In an online filing last week, DOE’s Office of Environmental Management said such an outcome is not out of the question, provided the proper conflict of interest safeguards are in place between the Operations and Site Mission Support contract that covers depleted uranium hexafluoride (DUF6) work at both sites and the Decontamination and Decommissioning contract for Portsmouth.
Information published since DOE released requests for proposals (RFPs) for both long-term contracts in late May “does not prohibit companies from competing for and potentially being selected for award of both” contracts, DOE wrote last week in a package of questions and answers about the Portsmouth solicitation.

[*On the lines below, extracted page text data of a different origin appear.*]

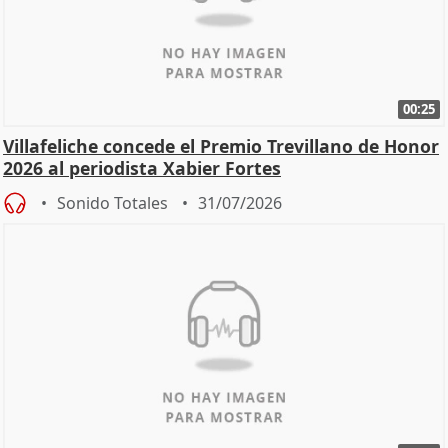
00:25
Villafeliche concede el Premio Trevillano de Honor
2026 al periodista Xabier Fortes
Sonido Totales
31/07/2026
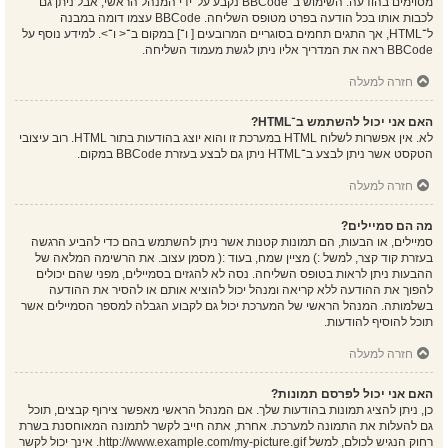
מסוימים בהודעה. השימוש ב־BBCode נקבע על־ידי המנהל הראשי, אבל ניתן גם
לכבות אותו בכל הודעה בפרט מטופס השליחה. BBCode עצמו דומה במבנה
ל־HTML, אך התגים תחמים בסוגריים המרובעים [ ו־] במקום ב־< ו־>. למידע נוסף על
BBCode ראה את המדריך אליו ניתן לגשת מעמוד השליחה.
חזרה למעלה
האם אני יכול להשתמש ב־HTML?
לא. אין אפשרות לשלוח HTML במערכת זו והוא יוצג בהודעות בתור HTML. רוב עיצובי
הטקסט אשר ניתן לבצע ב־HTML ניתן גם לבצע בעזרת BBCode במקום.
חזרה למעלה
מה הם סמיילים?
סמיילים, או הבעות, הם תמונות קטנות אשר ניתן להשתמש בהם כדי להביע הרגשה
בעזרת קוד קצר, למשל :) מציין שמח, בעוד :( מסמן עצוב. את הרשימה המלאה של
ההבעות ניתן לראות בטופס השליחה. נסה לא להגזים בסמיילים, מפני שהם יכולים
להפוך את ההודעה ללא קריאה ומנהל יכול להוציא אותם או להסיר את ההודעה
בשלמותה. המנהל הראשי של המערכת יכול גם לקבוע הגבלה למספר הסמיילים אשר
תוכל להוסיף להודעות.
חזרה למעלה
האם אני יכול לפרסם תמונות?
כן, ניתן להציג תמונות בהודעות שלך. אם המנהל הראשי מאפשר צירוף קבצים, תוכל
גם להעלות את התמונה למערכת. אחרת, אתה חייב לקשר לתמונה המאוחסנת בשרת
רחוק הנגיש לכולם, למשל http://www.example.com/my-picture.gif. אינך יכול לקשר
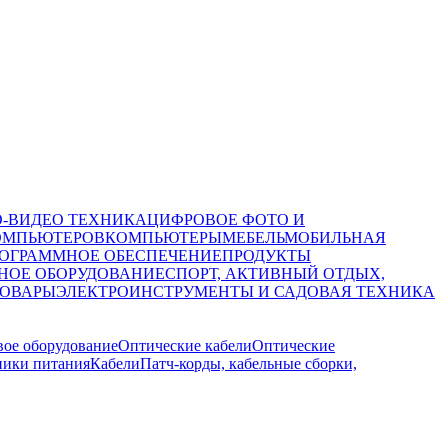
О-ВИДЕО ТЕХНИКА
ЦИФРОВОЕ ФОТО И
ОМПЬЮТЕРОВ
КОМПЬЮТЕРЫ
МЕБЕЛЬ
МОБИЛЬНАЯ
ОГРАММНОЕ ОБЕСПЕЧЕНИЕ
ПРОДУКТЫ
НОЕ ОБОРУДОВАНИЕ
СПОРТ, АКТИВНЫЙ ОТДЫХ,
ТОВАРЫ
ЭЛЕКТРОИНСТРУМЕНТЫ И САДОВАЯ ТЕХНИКА
вое оборудование
Оптические кабели
Оптические
ники питания
Кабели
Патч-корды, кабельные сборки,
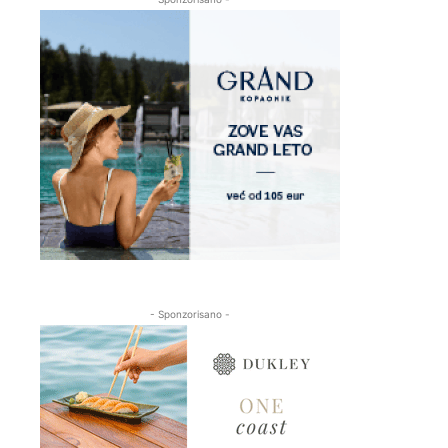
- Sponzorisano -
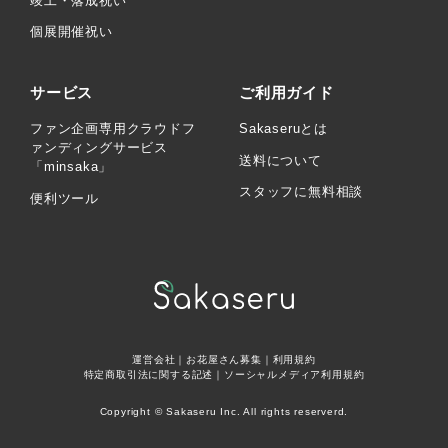
竣工・落成祝い
個展開催祝い
サービス
ご利用ガイド
ファン企画専用クラウドフ
Sakaseruとは
ァンディングサービス
送料について
「minsaka」
スタッフに無料相談
便利ツール
運営会社
｜
お花屋さん募集
｜
利用規約
特定商取引法に関する記述
｜
ソーシャルメディア利用規約
Copyright © Sakaseru Inc. All rights reserverd.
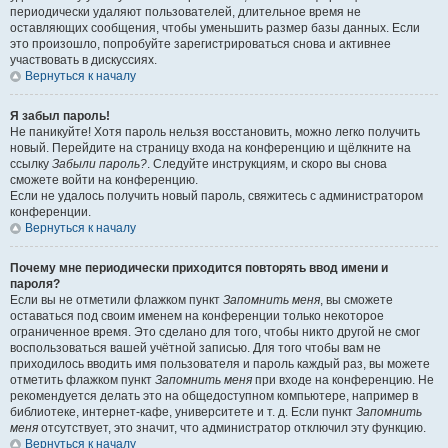
периодически удаляют пользователей, длительное время не
оставляющих сообщения, чтобы уменьшить размер базы данных. Если
это произошло, попробуйте зарегистрироваться снова и активнее
участвовать в дискуссиях.
Вернуться к началу
Я забыл пароль!
Не паникуйте! Хотя пароль нельзя восстановить, можно легко получить
новый. Перейдите на страницу входа на конференцию и щёлкните на
ссылку
Забыли пароль?
. Следуйте инструкциям, и скоро вы снова
сможете войти на конференцию.
Если не удалось получить новый пароль, свяжитесь с администратором
конференции.
Вернуться к началу
Почему мне периодически приходится повторять ввод имени и
пароля?
Если вы не отметили флажком пункт
Запомнить меня
, вы сможете
оставаться под своим именем на конференции только некоторое
ограниченное время. Это сделано для того, чтобы никто другой не смог
воспользоваться вашей учётной записью. Для того чтобы вам не
приходилось вводить имя пользователя и пароль каждый раз, вы можете
отметить флажком пункт
Запомнить меня
при входе на конференцию. Не
рекомендуется делать это на общедоступном компьютере, например в
библиотеке, интернет-кафе, университете и т. д. Если пункт
Запомнить
меня
отсутствует, это значит, что администратор отключил эту функцию.
Вернуться к началу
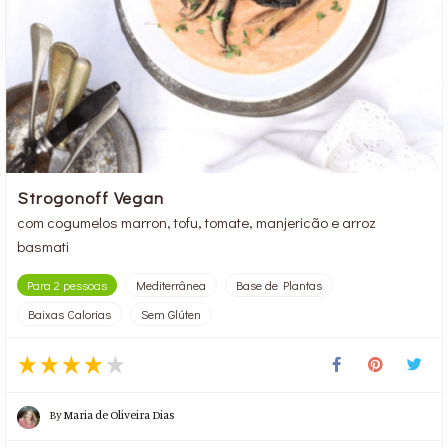
Strogonoff Vegan
com cogumelos marron, tofu, tomate, manjericão e arroz
basmati
Para 2 pessoas
Mediterrânea
Base de Plantas
Baixas Calorias
Sem Glúten
By
Maria de Oliveira Dias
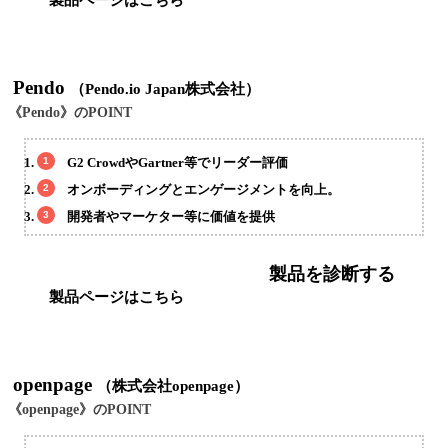
Pendo
（Pendo.io Japan株式会社）
《Pendo》のPOINT
G2 CrowdやGartner等でリーダー評価
オンボーディングとエンゲージメントを向上。
開発者やマーケター等に価値を提供
製品を診断する
製品ページはこちら
openpage
（株式会社openpage）
《openpage》のPOINT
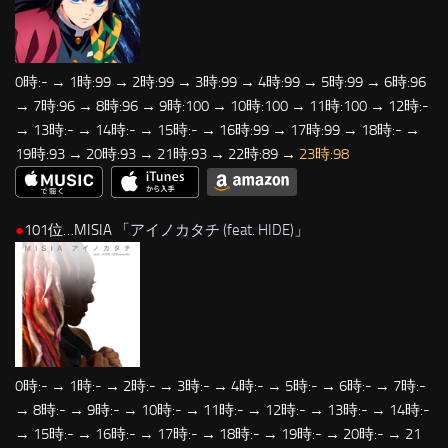
0時:- → 1時:99 → 2時:99 → 3時:99 → 4時:99 → 5時:99 → 6時:96
→ 7時:96 → 8時:96 → 9時:100 → 10時:100 → 11時:100 → 12時:-
→ 13時:- → 14時:- → 15時:- → 16時:99 → 17時:99 → 18時:- →
19時:93 → 20時:93 → 21時:93 → 22時:89 →
23時:98
●
101位…MISIA 「
アイノカタチ (feat. HIDE)
」
0時:- → 1時:- → 2時:- → 3時:- → 4時:- → 5時:- → 6時:- → 7時:-
→ 8時:- → 9時:- → 10時:- → 11時:- → 12時:- → 13時:- → 14時:-
→ 15時:- → 16時:- → 17時:- → 18時:- → 19時:- → 20時:- → 21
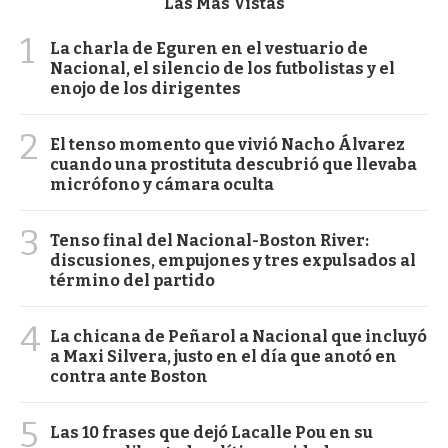
Las Más Vistas
1
La charla de Eguren en el vestuario de
Nacional, el silencio de los futbolistas y el
enojo de los dirigentes
2
El tenso momento que vivió Nacho Álvarez
cuando una prostituta descubrió que llevaba
micrófono y cámara oculta
3
Tenso final del Nacional-Boston River:
discusiones, empujones y tres expulsados al
término del partido
4
La chicana de Peñarol a Nacional que incluyó
a Maxi Silvera, justo en el día que anotó en
contra ante Boston
5
Las 10 frases que dejó Lacalle Pou en su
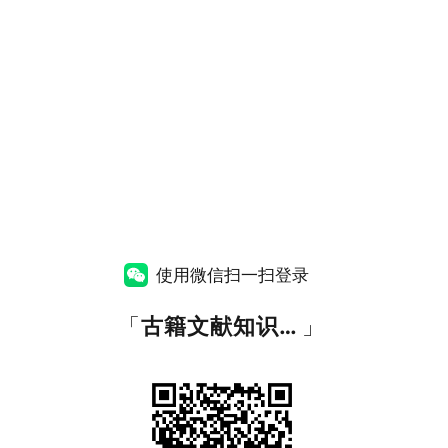
使用微信扫一扫登录
「
古籍文献知识图谱网
」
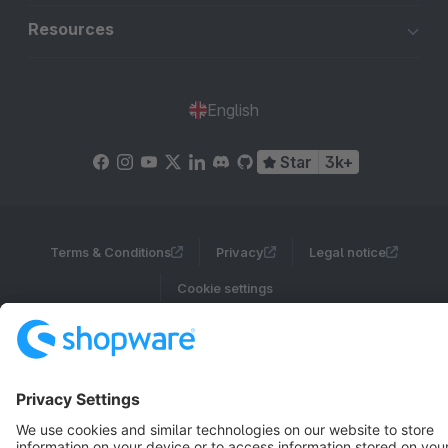
Resources
English
Star
3k+
Terms & Conditions
Privacy
Legal notice
Cookie settings
Copyright © shopware AG - All rights reserved
Notice: * All prices are quoted net of the statutory value-added tax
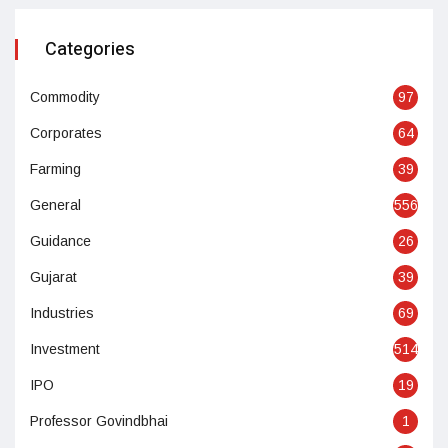
Categories
Commodity
97
Corporates
64
Farming
39
General
556
Guidance
26
Gujarat
39
Industries
69
Investment
514
IPO
19
Professor Govindbhai
1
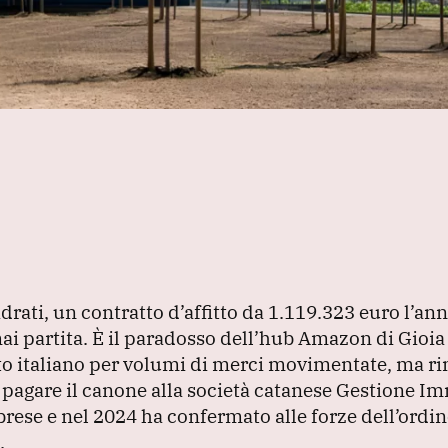
rati, un contratto d’affitto da 1.119.323 euro l’an
ai partita.
È il paradosso dell’hub Amazon di Gioia
rto italiano per volumi di merci movimentate, ma r
 pagare il canone alla società catanese Gestione Im
rese e nel 2024 ha confermato alle forze dell’ordin
.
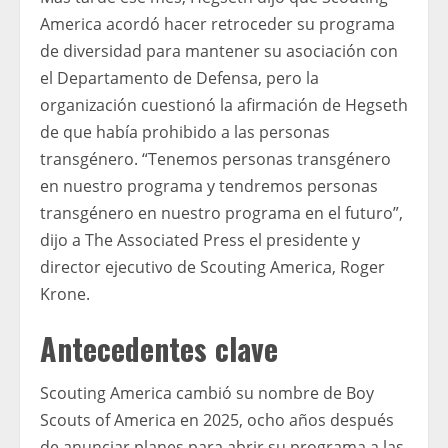
America acordó hacer retroceder su programa
de diversidad para mantener su asociación con
el Departamento de Defensa, pero la
organización cuestionó la afirmación de Hegseth
de que había prohibido a las personas
transgénero. “Tenemos personas transgénero
en nuestro programa y tendremos personas
transgénero en nuestro programa en el futuro”,
dijo a The Associated Press el presidente y
director ejecutivo de Scouting America, Roger
Krone.
Antecedentes clave
Scouting America cambió su nombre de Boy
Scouts of America en 2025, ocho años después
de anunciar planes para abrir su programa a las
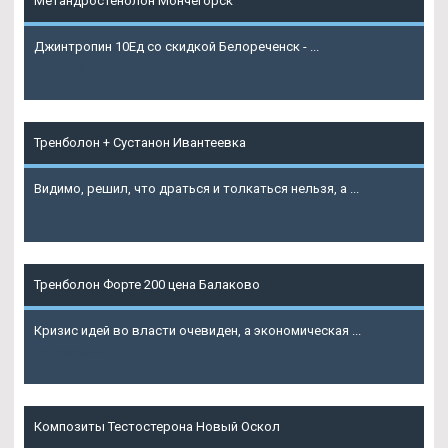
Метандростенолон Мончегорск
Джинтропин 10Ед со скидкой Белореченск - ...
Подробнее
Тренболон + Сустанон Ивантеевка
Видимо, решил, что драться и толкаться нельзя, а ...
Подробнее
Тренболон Форте 200 цена Балаково
Кризис идей во власти очевиден, а экономическая ...
Подробнее
Композиты Тестостерона Новый Оскол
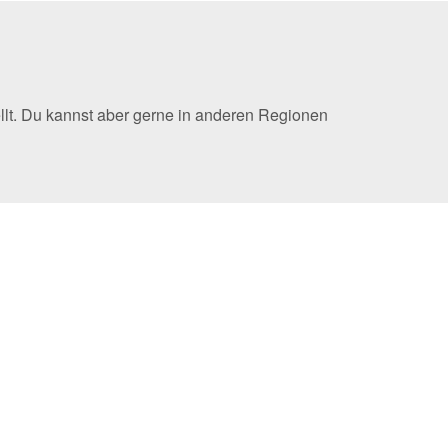
llt. Du kannst aber gerne in anderen Regionen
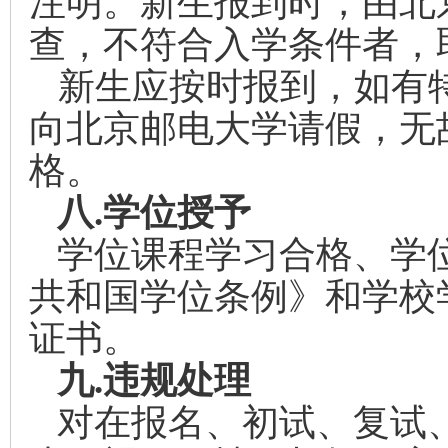
注明。新生报到时，由北
查，不符合入学条件者，
新生应按时报到，如有
向北京邮电大学请假，无
格。
八.
学位授予
学位课程学习合格、学
共和国学位条例》和学校
证书。
九.
违规处理
对在报名、初试、复试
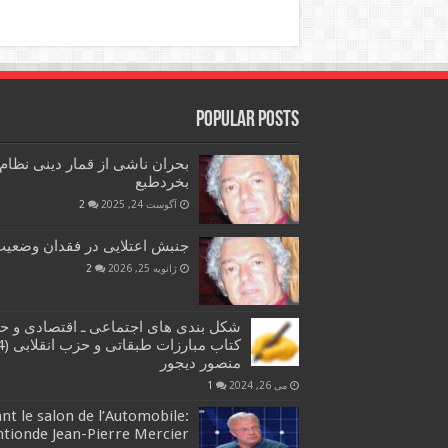
Popular Posts
بحران ناشی از قمار دینی نظام
بخردطبع
آگوست 24, 2025
2
جنبش اعتلایی در فقدان وضعیت 
ژانویه 25, 2026
2
شکل بندی های اجتماعی ـ اقتصادی و ح
منصور دیجور
می 26, 2024
1
t le salon de l’Automobile:
ntionde Jean-Pierre Mercier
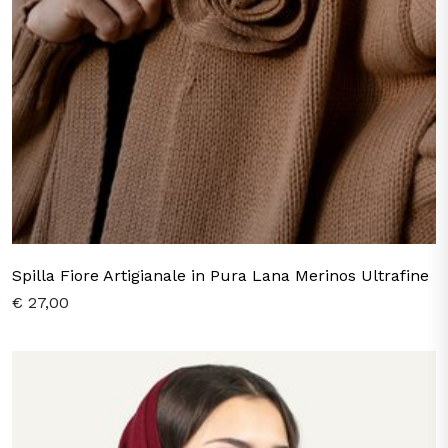
Spilla Fiore Artigianale in Pura Lana Merinos Ultrafine
€ 27,00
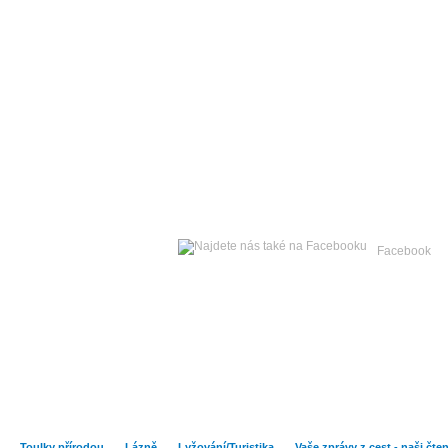
Neděle
09. srpna 2026 -
Facebook
Hlavní strana
Zpravodajství
Publicistika
Kult
Toulky přírodou
Lázně
Lyžování/Turistika
Vaše zprávy z cest - naši čte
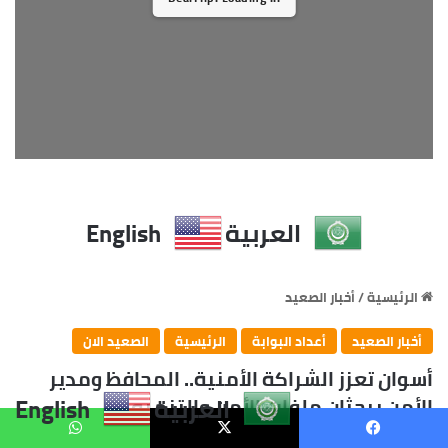
العربية
English
يسبوك
X
واتساب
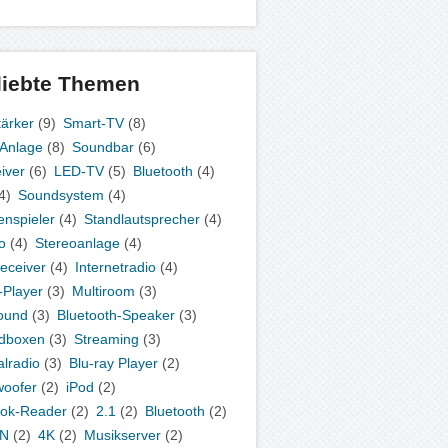
liebte Themen
tärker
(9)
Smart-TV
(8)
-Anlage
(8)
Soundbar
(6)
iver
(6)
LED-TV
(5)
Bluetooth
(4)
4)
Soundsystem
(4)
enspieler
(4)
Standlautsprecher
(4)
o
(4)
Stereoanlage
(4)
eceiver
(4)
Internetradio
(4)
Player
(3)
Multiroom
(3)
ound
(3)
Bluetooth-Speaker
(3)
dboxen
(3)
Streaming
(3)
alradio
(3)
Blu-ray Player
(2)
oofer
(2)
iPod
(2)
ok-Reader
(2)
2.1
(2)
Bluetooth
(2)
N
(2)
4K
(2)
Musikserver
(2)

Likewise, the RFP does not prohibit one company from winning either the Portsmouth cleanup contract or the Portsmouth-Paducah operations business while acting as a contractor or subcontractor on the other job, DOE said.
Bids are due July on the potential 10-year $5.87-billion contract for Portsmouth decommissioning and the potential 10-year, $2.9-billion Portsmouth Paducah operations contract.
Fluor-BWXT Portsmouth holds the current cleanup contract, currently valued at $4.4-billion. Atkin-led Mid-America Conversion Services holds the current DUF6 business that started in February 2017 and is valued at $703-million. The follow-on DUF6 contract will also include work for National Nuclear Security Administration nuclear weapons programs.
DOE has said both incumbents could be extended through September 2023 while the agency holds its competition for the follow-on contracts.